10…放射線検出装置、11…放射線検出器、12…アレイ基板、13…シンチレータ層、14…反射膜、15…防湿体、16…ガラス基板、18…制御ライン、19…データライン、20…画素、21…フォトダイオード、22…薄膜トランジスタ、23…ゲート電極、24…ソース電極、25…ドレイン電極、26…端子群、27…蓄積キャパシタ、28…保護膜、29…パッド、30…回路基板、31…支持板、32…フレキシブル基板、33…積分アンプ、34…A/D変換器、35…行選択回路、36…画像合成回路、38…並列/直列変換器、39…ゲートドライバー、50…鍔部、51…天板部、52…斜面部、62…リード配線、91…接着層
Claims (7)
- 基板上に光電変換素子を二次元配列したアレイ基板と、
前記アレイ基板の前記光電変換素子が配列された領域を覆い放射線を蛍光に変換するシンチレータ層と、
前記シンチレータ層を覆う成形体であって前記アレイ基板の前記シンチレータ層を囲む部分に対向する鍔部を備えた防湿体と、
前記鍔部と前記アレイ基板との間に形成されて前記防湿体と前記アレイ基板とを接着させる接着層と、
を具備し、
前記鍔部の前記接着層に接する接着面は他の部分に比べて表面粗さが大きいことを特徴とする放射線検出器。 - 前記接着面の表面粗さが1.0〜2.0μmRaであることを特徴とする請求項1に記載の放射線検出器。

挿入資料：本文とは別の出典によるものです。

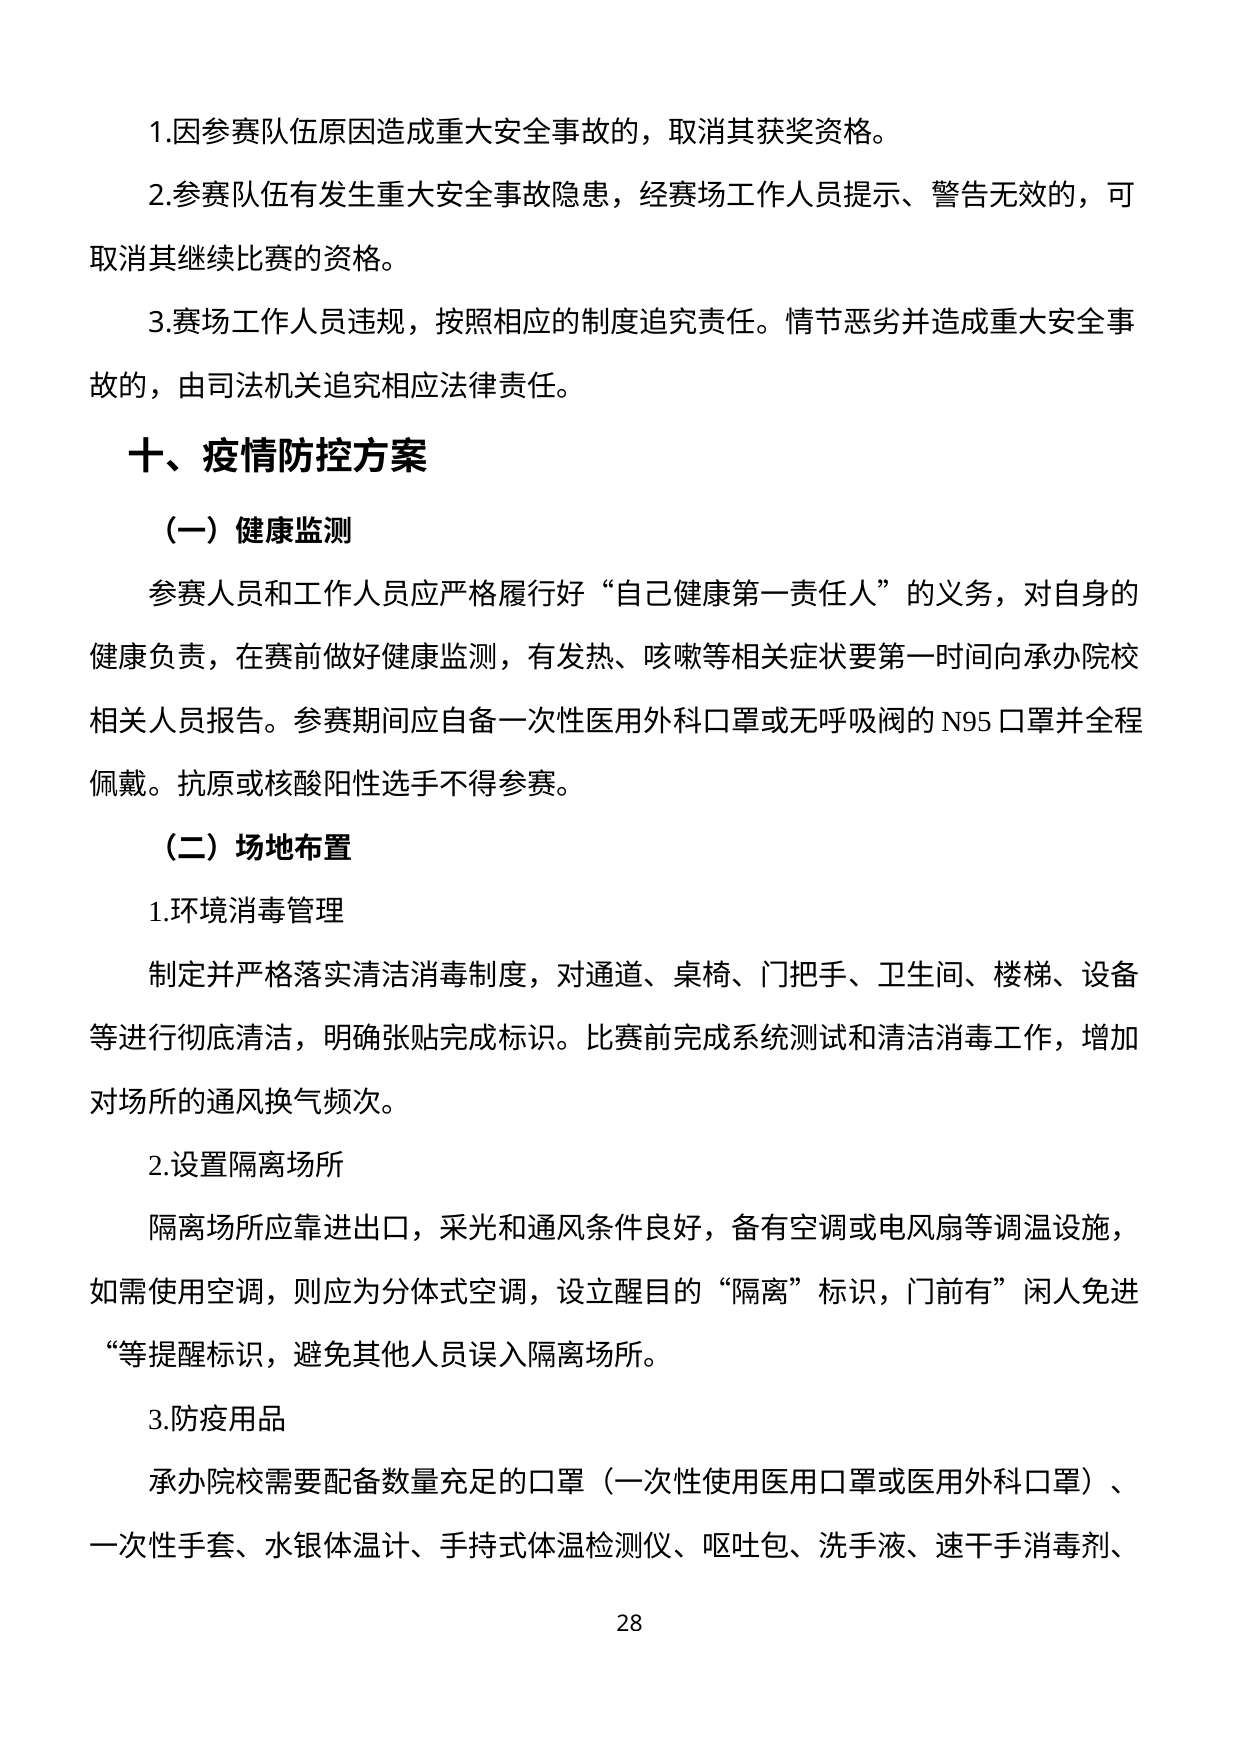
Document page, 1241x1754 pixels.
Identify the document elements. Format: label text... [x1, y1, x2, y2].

text （二）场地布置 [89, 824, 1151, 867]
subtitle 十、疫情防控方案 [89, 426, 1151, 480]
text 1.环境消毒管理 [89, 888, 1151, 930]
text 2.参赛队伍有发生重大安全事故隐患，经赛场工作人员提示、警告无效的，可取消其继续比赛的资格。 [89, 172, 1151, 278]
text （一）健康监测 [89, 507, 1151, 549]
text 参赛人员和工作人员应严格履行好“自己健康第一责任人”的义务，对自身的健康负责，在赛前做好健康监测，有发热、咳嗽等相关症状要第一时间向承办院校相关人员报告。参赛期间应自备一次性医用外科口罩或无呼吸阀的N95口罩并全程佩戴。抗原或核酸阳性选手不得参赛。 [89, 571, 1151, 803]
text 隔离场所应靠进出口，采光和通风条件良好，备有空调或电风扇等调温设施，如需使用空调，则应为分体式空调，设立醒目的“隔离”标识，门前有”闲人免进“等提醒标识，避免其他人员误入隔离场所。 [89, 1205, 1151, 1374]
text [89, 1459, 1151, 1564]
text 制定并严格落实清洁消毒制度，对通道、桌椅、门把手、卫生间、楼梯、设备等进行彻底清洁，明确张贴完成标识。比赛前完成系统测试和清洁消毒工作，增加对场所的通风换气频次。 [89, 951, 1151, 1120]
text 3.赛场工作人员违规，按照相应的制度追究责任。情节恶劣并造成重大安全事故的，由司法机关追究相应法律责任。 [89, 299, 1151, 405]
text 2.设置隔离场所 [89, 1142, 1151, 1184]
text 3.防疫用品 [89, 1395, 1151, 1438]
text 1.因参赛队伍原因造成重大安全事故的，取消其获奖资格。 [89, 108, 1151, 151]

- 前記防湿体はアルミニウムまたはアルミニウム合金の箔または薄板で形成されていることを特徴とする請求項1または請求項2に記載の放射線検出器。
- 基板上に光電変換素子を二次元配列したアレイ基板を形成するアレイ基板形成工程と、
前記アレイ基板の前記光電変換素子が配列された領域を覆い放射線を蛍光に変換するシンチレータ層を形成するシンチレータ層形成工程と、
前記アレイ基板の前記シンチレータ層を囲む部分に対向する接着面を備えた防湿体を形成する防湿体形成工程と、
前記接着面を前記防湿体の他の部分よりも表面を粗くする表面処理工程と、
前記接着面と前記アレイ基板との間に接着層を介在させて前記接着面と前記アレイ基板を接着させる接着工程と、
を具備することを特徴とする放射線検出器の製造方法。 - 前記表面処理工程は前記接着面をサンドブラストおよびサンドペーパーによる研磨のいずれかの方法で研磨する工程を含むことを特徴とする請求項4に記載の放射線検出器の製造方法。

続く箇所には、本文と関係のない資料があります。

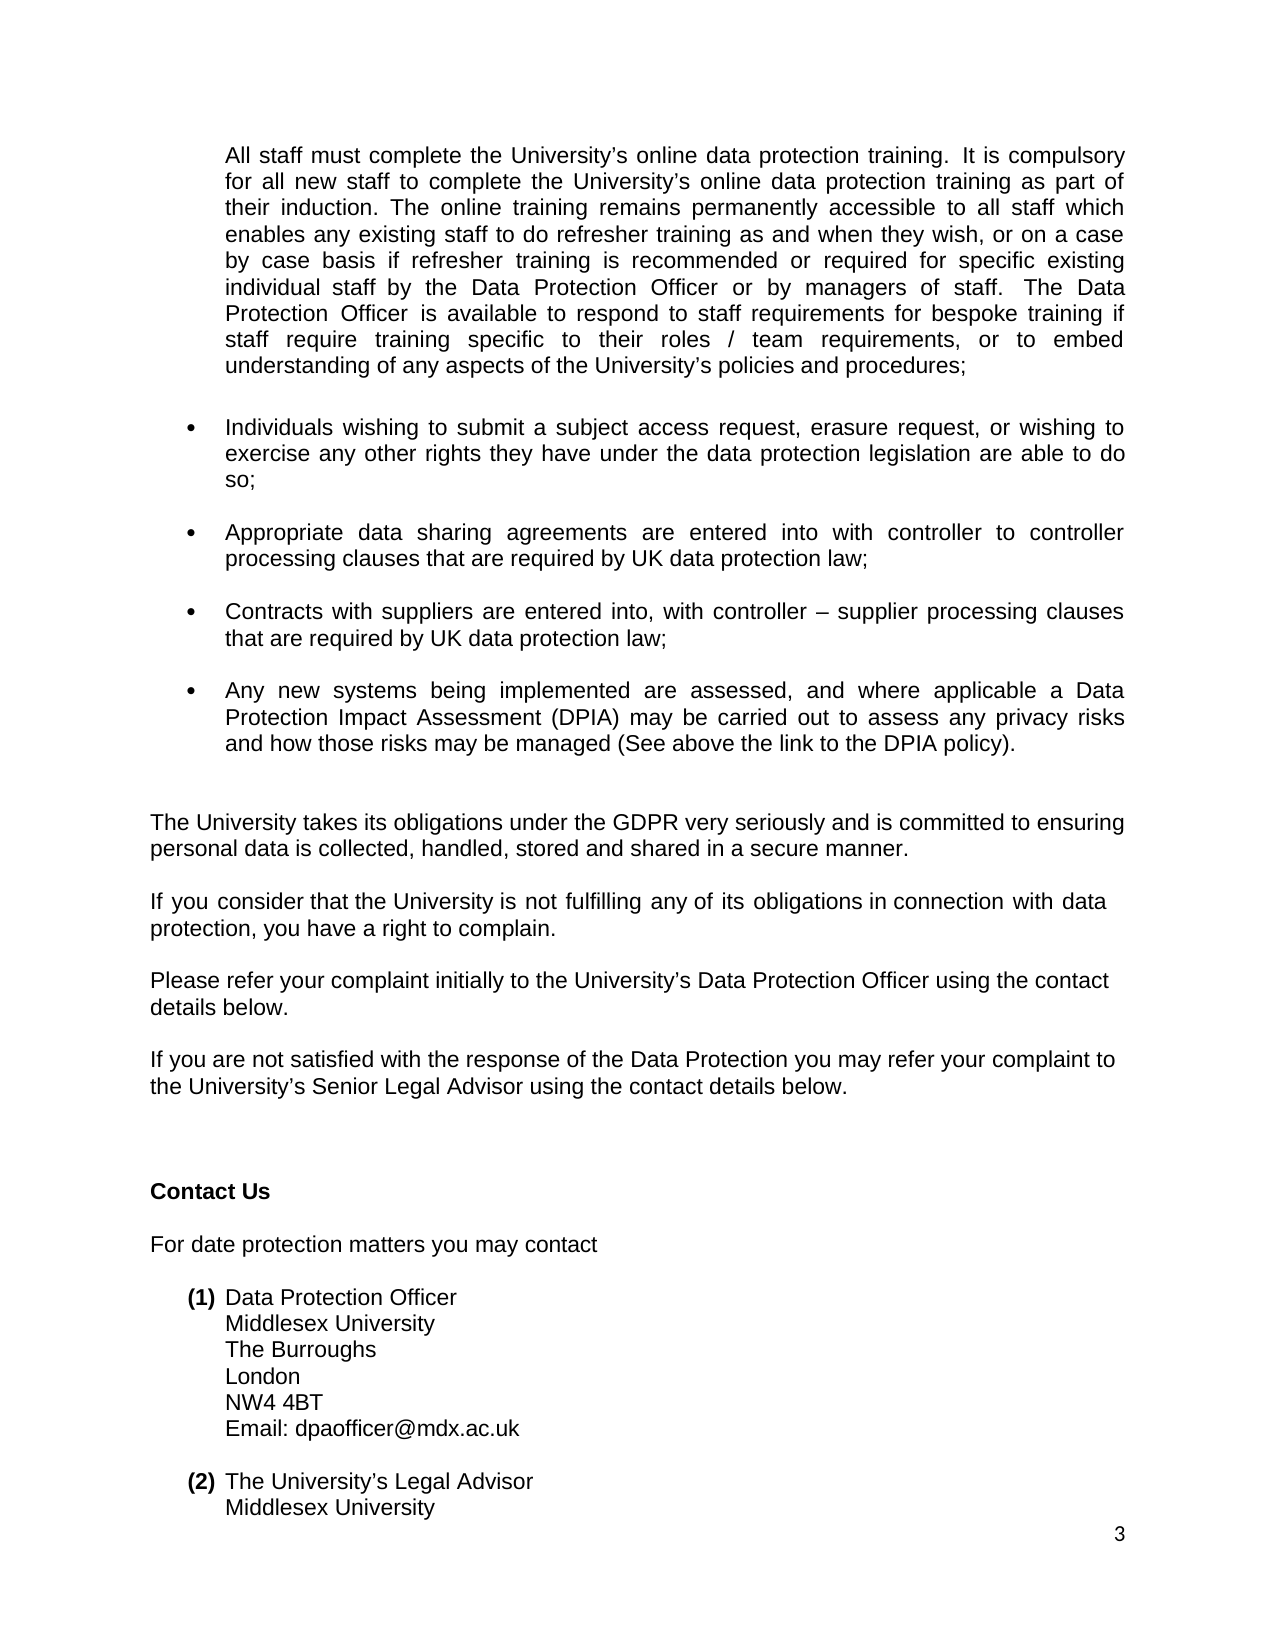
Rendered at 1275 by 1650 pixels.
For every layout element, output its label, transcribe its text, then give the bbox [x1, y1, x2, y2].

text NW4 4BT [225, 1389, 1137, 1415]
list Data Protection Officer Middlesex University The Burroughs London [187, 1284, 457, 1389]
text The University takes its obligations under the GDPR very seriously and is committed to ensuring personal data is collected, handled, stored and shared in a secure manner. [150, 809, 1137, 862]
text Please refer your complaint initially to the University’s Data Protection Officer using the contact details below. [150, 967, 1137, 1020]
text If you are not satisfied with the response of the Data Protection you may refer your complaint to the University’s Senior Legal Advisor using the contact details below. [150, 1046, 1137, 1099]
text Contact Us [150, 1178, 1137, 1205]
text For date protection matters you may contact [150, 1231, 1137, 1257]
text All staff must complete the University’s online data protection training. It is compulsory for all new staff to complete the University’s online data protection training as part of their induction. The online training remains permanently accessible to all staff which enables any existing staff to do refresher training as and when they wish, or on a case by case basis if refresher training is recommended or required for specific existing individual staff by the Data Protection Officer or by managers of staff. The Data Protection Officer is available to respond to staff requirements for bespoke training if staff require training specific to their roles / team requirements, or to embed understanding of any aspects of the University’s policies and procedures; [225, 142, 1125, 379]
list The University’s Legal Advisor [187, 1468, 606, 1494]
text Email: dpaofficer@mdx.ac.uk [225, 1415, 1137, 1442]
list Contracts with suppliers are entered into, with controller – supplier processing clauses that are required by UK data protection law; [187, 598, 1125, 651]
text If you consider that the University is not fulfilling any of its obligations in connection with data protection, you have a right to complain. [150, 888, 1137, 941]
list Appropriate data sharing agreements are entered into with controller to controller processing clauses that are required by UK data protection law; [187, 519, 1125, 572]
list Any new systems being implemented are assessed, and where applicable a Data Protection Impact Assessment (DPIA) may be carried out to assess any privacy risks and how those risks may be managed (See above the link to the DPIA policy). [187, 677, 1126, 756]
list Individuals wishing to submit a subject access request, erasure request, or wishing to exercise any other rights they have under the data protection legislation are able to do so; [187, 414, 1126, 493]
list Middlesex University [225, 1494, 606, 1521]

- 前記表面処理工程は前記接着面をシランカップリング剤または金属キレート剤により処理する工程を含むことを特徴とする請求項4または請求項5に記載の放射線検出器の製造方法。
- 前記表面処理工程は前記接着面を脱脂処理およびUV処理する工程を含むことを特徴とする請求項4ないし請求項6のいずれか1項に記載の放射線検出器の製造方法。